Of course, the question of executing criminals may not be as big of a deal for a modern day leader. The President, under the right policies could oppose the death penalty. And if that were the only access to violence that our President had, then perhaps he (or she) could in fact faithfully follow Jesus. But we know that the President of the United States functions as our Commander-in-Chief (head of the military). He is at the top of the military hierarchy. When drones strikes occur under the President’s watch as innocents are unjustly killed, those actions are a direct extension of his authority. When Osama Bin Laden was shot in the head by a Navy SEALs team, the blood was on the hands of the President (as well as the soldiers and all who were involved).
As we noted, Jesus taught: “But I say to you: don’t use violence to resist evil!” (Matt. 5.39, KNT). In the same breath he added: “love your enemies and pray for those who harass you” (Matt. 5.44, CEB). The New Testament is clear: you cannot follow Jesus and carry the sword of vengeance. Some will argue that God allows the government to use the sword to “punish evildoers.” This is true, not to the extent evangelicals often think; but yes, the governments of the world are here to maintain order.
Yet, even in the passage that is often appealed to, Romans 13, we clearly see that the church and the state are never thought of as blending roles. In other words, a “church person” would never simultaneously be a governmental leader (at least, not for long) as Paul saw things. You can’t wear two hats, a religious one and a secular governmental one, and follow Jesus. Jesus invites us to count all things as rubbish besides knowing him.
So, in this heated election season, I’m convinced that any discussions about which candidate is more “Christian” is mere folly. To invest too much energy into the faith of a candidate plays into the hand of the imperial madness of the election cycle.
Faithfully following Jesus in all obvious areas of discipleship and being President is impossible in our current system. For this reason, I don’t think we need to worry about which faith a candidate subscribes to. If you vote, which I see as a gray area, cast a ballot for the person who will do a better job for the most vulnerable in our world.
See a vote as the lesser of two evils and nothing more. Don’t waste time worrying about if the candidate is Muslim, Christian, Jewish, Mormon, or unaffiliated.

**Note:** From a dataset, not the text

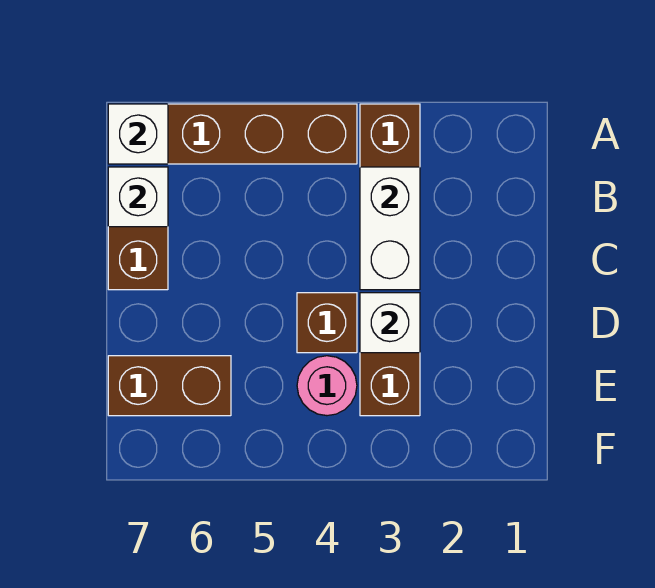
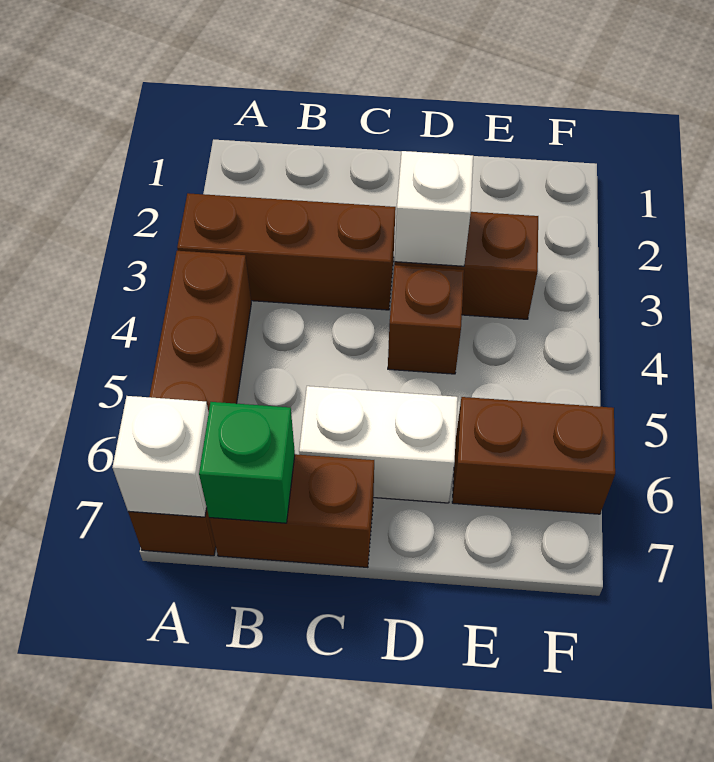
white 1x2 brick [360,167,420,290] -> white 1x2 brick moved to [299,386,458,503]
white 1x1 brick [108,167,168,227] -> green 1x1 brick [199,402,295,523]
pink 1x1 round brick [297,356,357,416] -> none
brown 1x2 brick [108,356,231,416] -> brown 1x2 brick turned to [452,397,615,514]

Remember, it’s impossible to follow Jesus in this one basic matter of discipleship (nonviolent love) and to be the President of the United States. So don’t blame him for your choices at the voting booth.
*To be clear, I am not saying that it is impossible for someone to serve in a violent profession and to be a Christian. I know many Christians who are in the Army, Navy, police force, and in government office. I think they are wrong on how they read the Bible on this issue, but I would never call them non-Christians. In this article I try to make a distinction between being a “Christian” and being a follower of the way of discipleship in Jesus Christ. Someone is neglecting an element of discipleship if they resort to violence. That is my point. It is not a judgmental point, but one that comes from a posture of grace and love.
**I realize that this shift, although drastic, was gaining momentum in some sectors of the church prior to Constantine. However, those endorsing violent professions were considered outside of the mainstream of the fold.